[WHAT YOU HAVE TO DO]: Continue the comment thread about rebuilding New Orleans after the hurricane, starting after its last comment.

[PASSAGE FOR REVIEW]:

● ● ●

The preznit is doing faith based disaster planning. Just pray that no more storms hit until he and his cronies have done a heck of a job and are out of office.
Isnt there a saying about “pray to god but keep rowing toward shore”?
Seems like there is lots of praying and very little rowing going on in washington.
Maybe one reason people are not returning is that they are not the “God’s will chocolate people” that Ray Nagin has decreed?
…or maybe because there is still no housing for them? Maybe because fema is stockpiling trailers in arkansas for the NEXT hurricane? The current victims? Let’em eat cake.
It’s time for officials – including Nagin – to face the fact that New Orleans in its present location is untenable. Can it be rebuilt to withstand a catagory 6 hurricane? NO!
We are dealing with the legacy of decades of poor decisions by the Army Corps pf Engineers and others – lowering the city, stripping away the protective marshes, relying on engineering to replace nature. The results of that were shown last summer – the levees were not over-topped, they just plain failed. They will do so again.
Long ago Galveston was devastated by a hurricane. Most of the rebuilding took plce further inland – what is not Houston. New Orleans redevelopment needs to be looking inland. Then we must undo much of the engineering that has led to increased subsidence and the stripping of protective marshes. Work WITH nature, not against it.
But of course it is all Bush’s fault…
So say the whiney Liberals!
Well said Ben
There is an unprecedented opportunity in New Orleans. It should be rebuilt with the environmnent and how we are changing it in mind. Too, it can make use of the very latest in materials and infrastructure from the ground up.
Good point JR …but can the economy of New Orleans support the latest and greatest in materials and infrastructure. From all that I’ve read the poor residents (the ones who couldn’t afford to go elsewhere) are the ones that have returned. I think they’re probably more concerned with where the next meal is coming from rather than if their hut can withstand another hurricane.
“decades of poor decisions”
Decades Nathan. Go whine someplace else.
I didn’t mean in any way that they should be left to their own meager means Julie.
Rebuilding a city from the ground up is at least as valuable a venture as some of our military expenditures. This should be national project and priority.
How do you “build it from the ground up” when its present location is vulnerable and below sea level? Are you going to bring in cubic miles of fill?
I did not specify what ground Ben. I agreed with you that the marshland should be allowed to return to its natural state.
My point is that it really cannot be in the present location at all. Too much damage has been done by the Corps.

● ● ●

[RECORD SET]:
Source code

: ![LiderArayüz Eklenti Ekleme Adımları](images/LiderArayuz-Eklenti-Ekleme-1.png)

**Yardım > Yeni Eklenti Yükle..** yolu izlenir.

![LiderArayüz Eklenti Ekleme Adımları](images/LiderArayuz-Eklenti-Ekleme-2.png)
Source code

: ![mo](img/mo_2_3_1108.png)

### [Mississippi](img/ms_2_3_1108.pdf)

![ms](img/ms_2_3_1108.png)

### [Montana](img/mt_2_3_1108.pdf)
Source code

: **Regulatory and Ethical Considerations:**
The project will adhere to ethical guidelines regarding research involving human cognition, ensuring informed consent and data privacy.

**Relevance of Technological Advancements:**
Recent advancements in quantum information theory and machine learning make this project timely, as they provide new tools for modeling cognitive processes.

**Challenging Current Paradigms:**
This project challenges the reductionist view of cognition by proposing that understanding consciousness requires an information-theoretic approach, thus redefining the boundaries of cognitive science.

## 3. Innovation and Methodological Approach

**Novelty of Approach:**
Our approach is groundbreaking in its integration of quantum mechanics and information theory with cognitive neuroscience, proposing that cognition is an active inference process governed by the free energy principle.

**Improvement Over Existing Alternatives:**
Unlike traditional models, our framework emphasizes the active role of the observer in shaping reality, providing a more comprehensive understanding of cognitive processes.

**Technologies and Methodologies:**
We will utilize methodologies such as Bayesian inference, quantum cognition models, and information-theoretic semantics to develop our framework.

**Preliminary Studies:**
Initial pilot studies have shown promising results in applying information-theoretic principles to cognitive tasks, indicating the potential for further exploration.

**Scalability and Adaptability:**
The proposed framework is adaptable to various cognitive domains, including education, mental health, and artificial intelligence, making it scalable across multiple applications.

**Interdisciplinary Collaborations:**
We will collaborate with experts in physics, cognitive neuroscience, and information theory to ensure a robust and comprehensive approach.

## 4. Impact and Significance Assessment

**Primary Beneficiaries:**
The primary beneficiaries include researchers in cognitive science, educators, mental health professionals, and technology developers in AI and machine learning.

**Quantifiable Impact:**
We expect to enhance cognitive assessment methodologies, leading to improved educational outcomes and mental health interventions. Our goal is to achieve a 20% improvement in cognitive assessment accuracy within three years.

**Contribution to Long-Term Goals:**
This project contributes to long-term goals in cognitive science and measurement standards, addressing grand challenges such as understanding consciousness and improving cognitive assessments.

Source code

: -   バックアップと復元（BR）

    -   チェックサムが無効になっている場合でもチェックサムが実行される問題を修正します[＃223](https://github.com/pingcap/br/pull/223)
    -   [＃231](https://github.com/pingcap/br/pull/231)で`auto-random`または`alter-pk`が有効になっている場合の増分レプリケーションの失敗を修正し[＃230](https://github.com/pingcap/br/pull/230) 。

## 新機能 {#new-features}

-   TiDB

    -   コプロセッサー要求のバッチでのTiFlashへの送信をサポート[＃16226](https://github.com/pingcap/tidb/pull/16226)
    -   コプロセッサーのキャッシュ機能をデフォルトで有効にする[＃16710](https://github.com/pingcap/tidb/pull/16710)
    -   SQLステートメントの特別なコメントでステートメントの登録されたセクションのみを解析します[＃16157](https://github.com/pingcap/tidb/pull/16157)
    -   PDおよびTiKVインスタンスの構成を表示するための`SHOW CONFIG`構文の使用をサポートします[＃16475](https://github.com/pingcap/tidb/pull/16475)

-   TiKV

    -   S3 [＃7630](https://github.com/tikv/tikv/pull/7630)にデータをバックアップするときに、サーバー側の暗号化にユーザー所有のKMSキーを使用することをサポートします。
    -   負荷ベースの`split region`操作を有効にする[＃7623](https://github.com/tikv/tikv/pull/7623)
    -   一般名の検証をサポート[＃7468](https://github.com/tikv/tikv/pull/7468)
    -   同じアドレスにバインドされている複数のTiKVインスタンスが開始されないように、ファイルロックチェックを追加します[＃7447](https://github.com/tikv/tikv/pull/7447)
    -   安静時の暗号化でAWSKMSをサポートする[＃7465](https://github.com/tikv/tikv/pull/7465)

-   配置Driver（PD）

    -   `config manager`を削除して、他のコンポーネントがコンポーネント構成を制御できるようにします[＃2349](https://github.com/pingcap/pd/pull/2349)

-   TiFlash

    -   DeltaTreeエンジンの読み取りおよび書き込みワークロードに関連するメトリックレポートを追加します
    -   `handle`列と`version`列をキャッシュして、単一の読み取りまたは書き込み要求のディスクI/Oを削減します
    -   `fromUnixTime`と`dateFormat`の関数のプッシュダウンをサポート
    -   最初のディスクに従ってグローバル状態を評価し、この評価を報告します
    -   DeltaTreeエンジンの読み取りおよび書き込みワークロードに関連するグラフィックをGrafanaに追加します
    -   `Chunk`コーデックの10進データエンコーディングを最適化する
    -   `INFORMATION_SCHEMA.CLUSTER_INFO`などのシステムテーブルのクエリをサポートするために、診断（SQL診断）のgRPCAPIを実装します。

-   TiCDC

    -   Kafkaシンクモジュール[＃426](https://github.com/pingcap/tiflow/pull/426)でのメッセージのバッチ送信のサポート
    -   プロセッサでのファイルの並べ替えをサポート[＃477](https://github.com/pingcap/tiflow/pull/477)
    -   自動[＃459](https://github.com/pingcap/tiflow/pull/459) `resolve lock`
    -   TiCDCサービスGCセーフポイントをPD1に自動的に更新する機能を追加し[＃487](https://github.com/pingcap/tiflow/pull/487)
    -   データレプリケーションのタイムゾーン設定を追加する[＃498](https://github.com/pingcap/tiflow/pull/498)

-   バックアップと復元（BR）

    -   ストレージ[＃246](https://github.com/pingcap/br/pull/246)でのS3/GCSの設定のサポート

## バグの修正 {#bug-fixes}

● ● ●

[ANSWER SECTION]:
Ben, that’s an excellent idea! It makes so much sense, one has to question why it’s not being discussed. While the Corps has mucked up, the ultimate problem is, New Orleans is built below sea level. I think we should move it inland, build NO into a world-class port facility, and provide mass transportation between the port and the city.
I’m not sure about the numbers, but I’ll bet New Orleans is going to cost a lot more than 9/11 and we still don’t have numbers for cost in lives. It would be a shame to lose such an historical old city, but can we afford to rebuild it, or some other big southern metroplex anytime soon?
Growth in the coastal south may succumb to financial reallity. Insurance companies are pulling out of the coastal market. Would you really build that dream home on the ocean if you couldn’t get insurance to replace it?
Building on the coast will continue, but does it have to be right at the waters edge?
Move NO 5-10 miles inland.
XXX, I think so too, Give NO a “swamp” buffer.
XXX – the reason nobody thinks of it is that the engineers at the Corps think they know better than the scientists who study the earth and its processes.
Holland is below sea level. They have been holding back the sea since the sixteenth and seventeenth century. The Army Corp of engineers could learn a lot from them, but I doubt if it would be a lesson well learned.
Of course, Holland is not run by the Bush Administration . . . yet . . . so they might be around for awhile.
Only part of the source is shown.